Gazprom menace l'Europe de se tourner vers d'autres marchés

Publié le 04 avril 2009 par Theatrum Belli @TheatrumBelli

Ulcéré par l'accord gazier conclu entre Kiev et l'UE, le géant russe menace de se tourner vers d'autres marchés. Mais cette diversification est déjà engagée. Comme le montre le démarrage de l'usine de liquéfaction de Sakhaline, Gazprom va augmenter sa production de gaz naturel liquéfié à destination des Etats-Unis et de l'Asie.

Face à la nouvelle donne issue de la crise gazière de janvier dernier, Gazprom brandit la menace d'une diversification, tant en termes de produits que de marchés, après que l'UE a décidé de gérer de façon bilatérale la modernisation du réseau de gazoducs en Ukraine. Le moins que l'on puise dire en effet, c'est que la Russie a été offensée par le récent accord gazier entre Kiev et l'UE de modernisation des gazoducs ukrainiens - par lequel transite l'essentiel du gaz russe destiné à l'Europe -  sans que Moscou soit inclus dans le projet.

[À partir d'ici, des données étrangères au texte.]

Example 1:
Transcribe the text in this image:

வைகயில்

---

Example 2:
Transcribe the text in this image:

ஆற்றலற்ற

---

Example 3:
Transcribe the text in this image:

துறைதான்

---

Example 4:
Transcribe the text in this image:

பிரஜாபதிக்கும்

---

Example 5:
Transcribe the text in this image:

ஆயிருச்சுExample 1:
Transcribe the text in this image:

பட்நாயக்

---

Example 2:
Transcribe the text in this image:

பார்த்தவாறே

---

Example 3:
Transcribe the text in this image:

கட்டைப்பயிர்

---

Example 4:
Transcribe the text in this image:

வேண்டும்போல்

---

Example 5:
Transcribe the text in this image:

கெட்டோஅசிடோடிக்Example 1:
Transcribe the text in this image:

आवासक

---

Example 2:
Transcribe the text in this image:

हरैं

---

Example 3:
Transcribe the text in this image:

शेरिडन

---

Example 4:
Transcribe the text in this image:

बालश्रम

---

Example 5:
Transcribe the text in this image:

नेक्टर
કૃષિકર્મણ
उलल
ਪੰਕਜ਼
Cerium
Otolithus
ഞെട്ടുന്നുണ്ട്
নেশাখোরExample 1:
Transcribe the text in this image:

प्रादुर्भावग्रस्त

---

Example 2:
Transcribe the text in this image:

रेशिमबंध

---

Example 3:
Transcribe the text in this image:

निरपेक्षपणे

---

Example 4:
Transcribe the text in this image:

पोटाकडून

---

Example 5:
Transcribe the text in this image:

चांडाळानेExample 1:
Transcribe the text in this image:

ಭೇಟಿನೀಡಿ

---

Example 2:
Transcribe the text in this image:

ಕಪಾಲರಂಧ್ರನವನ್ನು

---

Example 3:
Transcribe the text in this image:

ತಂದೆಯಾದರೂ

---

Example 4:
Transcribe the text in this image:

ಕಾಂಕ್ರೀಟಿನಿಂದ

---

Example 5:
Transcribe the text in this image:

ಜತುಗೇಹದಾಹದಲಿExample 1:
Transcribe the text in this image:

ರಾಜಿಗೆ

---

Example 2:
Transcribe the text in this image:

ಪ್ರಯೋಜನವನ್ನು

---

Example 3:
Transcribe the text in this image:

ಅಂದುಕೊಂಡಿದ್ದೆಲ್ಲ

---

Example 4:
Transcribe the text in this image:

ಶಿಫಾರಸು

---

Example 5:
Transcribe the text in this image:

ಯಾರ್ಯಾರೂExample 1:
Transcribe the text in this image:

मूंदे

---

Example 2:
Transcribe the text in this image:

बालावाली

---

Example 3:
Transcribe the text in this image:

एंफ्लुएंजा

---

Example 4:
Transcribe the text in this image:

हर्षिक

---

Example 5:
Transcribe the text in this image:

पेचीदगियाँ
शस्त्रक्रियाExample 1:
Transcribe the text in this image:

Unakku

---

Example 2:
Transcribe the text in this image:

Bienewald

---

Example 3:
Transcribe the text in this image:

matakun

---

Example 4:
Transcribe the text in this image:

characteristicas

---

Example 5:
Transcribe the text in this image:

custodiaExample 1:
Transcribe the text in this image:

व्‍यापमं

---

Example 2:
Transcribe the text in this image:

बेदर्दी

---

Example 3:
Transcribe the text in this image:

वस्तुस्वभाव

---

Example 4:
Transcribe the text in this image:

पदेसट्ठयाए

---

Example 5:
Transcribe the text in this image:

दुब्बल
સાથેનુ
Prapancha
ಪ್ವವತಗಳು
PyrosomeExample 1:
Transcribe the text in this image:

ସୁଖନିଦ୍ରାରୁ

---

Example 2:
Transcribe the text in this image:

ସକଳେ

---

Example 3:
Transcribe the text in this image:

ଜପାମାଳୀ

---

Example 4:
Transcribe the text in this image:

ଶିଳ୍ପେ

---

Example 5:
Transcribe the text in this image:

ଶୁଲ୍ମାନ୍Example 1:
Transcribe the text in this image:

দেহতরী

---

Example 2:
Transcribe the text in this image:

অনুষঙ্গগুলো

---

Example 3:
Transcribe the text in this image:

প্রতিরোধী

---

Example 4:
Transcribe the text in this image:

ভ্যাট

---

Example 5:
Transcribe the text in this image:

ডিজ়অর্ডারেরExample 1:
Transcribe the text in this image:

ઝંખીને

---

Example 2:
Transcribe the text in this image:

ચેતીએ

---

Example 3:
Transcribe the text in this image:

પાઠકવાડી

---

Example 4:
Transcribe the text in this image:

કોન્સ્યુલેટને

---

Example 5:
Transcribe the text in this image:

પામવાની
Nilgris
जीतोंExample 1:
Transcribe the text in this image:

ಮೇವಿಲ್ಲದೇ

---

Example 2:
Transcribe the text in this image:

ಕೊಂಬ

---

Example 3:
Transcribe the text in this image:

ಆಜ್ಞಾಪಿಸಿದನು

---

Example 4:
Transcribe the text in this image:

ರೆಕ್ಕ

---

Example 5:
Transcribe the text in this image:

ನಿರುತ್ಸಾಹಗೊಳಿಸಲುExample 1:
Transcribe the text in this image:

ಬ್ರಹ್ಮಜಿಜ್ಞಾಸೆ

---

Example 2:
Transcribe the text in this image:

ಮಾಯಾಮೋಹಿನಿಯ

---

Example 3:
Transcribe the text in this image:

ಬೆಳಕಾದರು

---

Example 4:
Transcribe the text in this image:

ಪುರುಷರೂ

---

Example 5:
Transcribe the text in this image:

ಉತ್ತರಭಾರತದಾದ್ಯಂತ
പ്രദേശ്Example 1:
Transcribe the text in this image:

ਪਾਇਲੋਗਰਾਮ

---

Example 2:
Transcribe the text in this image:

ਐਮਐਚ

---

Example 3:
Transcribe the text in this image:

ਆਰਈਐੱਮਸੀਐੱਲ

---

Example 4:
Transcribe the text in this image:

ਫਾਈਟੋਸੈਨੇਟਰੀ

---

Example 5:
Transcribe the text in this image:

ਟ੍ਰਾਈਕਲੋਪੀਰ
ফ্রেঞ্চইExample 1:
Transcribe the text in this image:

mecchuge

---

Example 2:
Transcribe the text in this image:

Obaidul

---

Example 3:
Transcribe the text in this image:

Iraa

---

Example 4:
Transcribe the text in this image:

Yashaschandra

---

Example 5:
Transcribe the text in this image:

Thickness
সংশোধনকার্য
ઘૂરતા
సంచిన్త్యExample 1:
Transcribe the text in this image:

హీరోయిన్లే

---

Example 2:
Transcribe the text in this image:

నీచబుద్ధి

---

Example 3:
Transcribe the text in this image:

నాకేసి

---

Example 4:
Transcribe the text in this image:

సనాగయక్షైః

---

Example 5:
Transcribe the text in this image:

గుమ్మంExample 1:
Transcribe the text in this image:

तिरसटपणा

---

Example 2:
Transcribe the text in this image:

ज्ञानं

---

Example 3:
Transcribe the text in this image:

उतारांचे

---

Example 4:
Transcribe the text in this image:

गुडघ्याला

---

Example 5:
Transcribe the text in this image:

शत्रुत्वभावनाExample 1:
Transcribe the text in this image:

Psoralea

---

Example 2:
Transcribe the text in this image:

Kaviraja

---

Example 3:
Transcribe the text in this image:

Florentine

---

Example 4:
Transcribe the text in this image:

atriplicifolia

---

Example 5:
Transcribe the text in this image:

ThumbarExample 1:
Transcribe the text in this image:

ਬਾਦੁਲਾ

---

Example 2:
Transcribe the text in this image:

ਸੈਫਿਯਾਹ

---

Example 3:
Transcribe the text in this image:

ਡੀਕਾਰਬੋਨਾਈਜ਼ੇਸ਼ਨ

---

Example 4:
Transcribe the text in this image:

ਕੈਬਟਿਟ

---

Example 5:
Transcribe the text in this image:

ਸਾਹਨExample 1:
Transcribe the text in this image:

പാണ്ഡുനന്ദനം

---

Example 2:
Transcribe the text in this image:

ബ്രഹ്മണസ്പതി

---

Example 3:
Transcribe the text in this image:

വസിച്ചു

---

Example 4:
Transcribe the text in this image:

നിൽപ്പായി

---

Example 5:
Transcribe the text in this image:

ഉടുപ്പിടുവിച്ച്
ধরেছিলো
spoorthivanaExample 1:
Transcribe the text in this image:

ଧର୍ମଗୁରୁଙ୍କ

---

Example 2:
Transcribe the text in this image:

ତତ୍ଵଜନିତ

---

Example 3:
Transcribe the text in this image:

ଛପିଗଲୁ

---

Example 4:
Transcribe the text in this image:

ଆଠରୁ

"Dans un contexte de renforcement des processus de mondialisation du marché du GNL, d'une hausse substantielle des risques sur le transit, lorsque l'on signe des documents hasardeux qui ignorent les intérêts de la Russie, il devient indispensable de revoir la stratégie dans le domaine du GNL, d'analyser l'utilité de se lancer dans la réalisation de nouveaux projets dans ce secteur, a déclaré mercredi Alexei Miller, le directeur général de Gazprom. Et jeudi, le quotidien russe Kommersant, citant une source anonyme du géant russe de l'énergie, décodait le message : "il est évident que M. Miller parle de la déclaration signée le 23 mars à Bruxelles entre l'Ukraine et la Commission européenne sur la modernisation du système de gazoducs ukrainiens". Un accord qui ne prévoit pas que le grand voisin russe ait voix au chapitre.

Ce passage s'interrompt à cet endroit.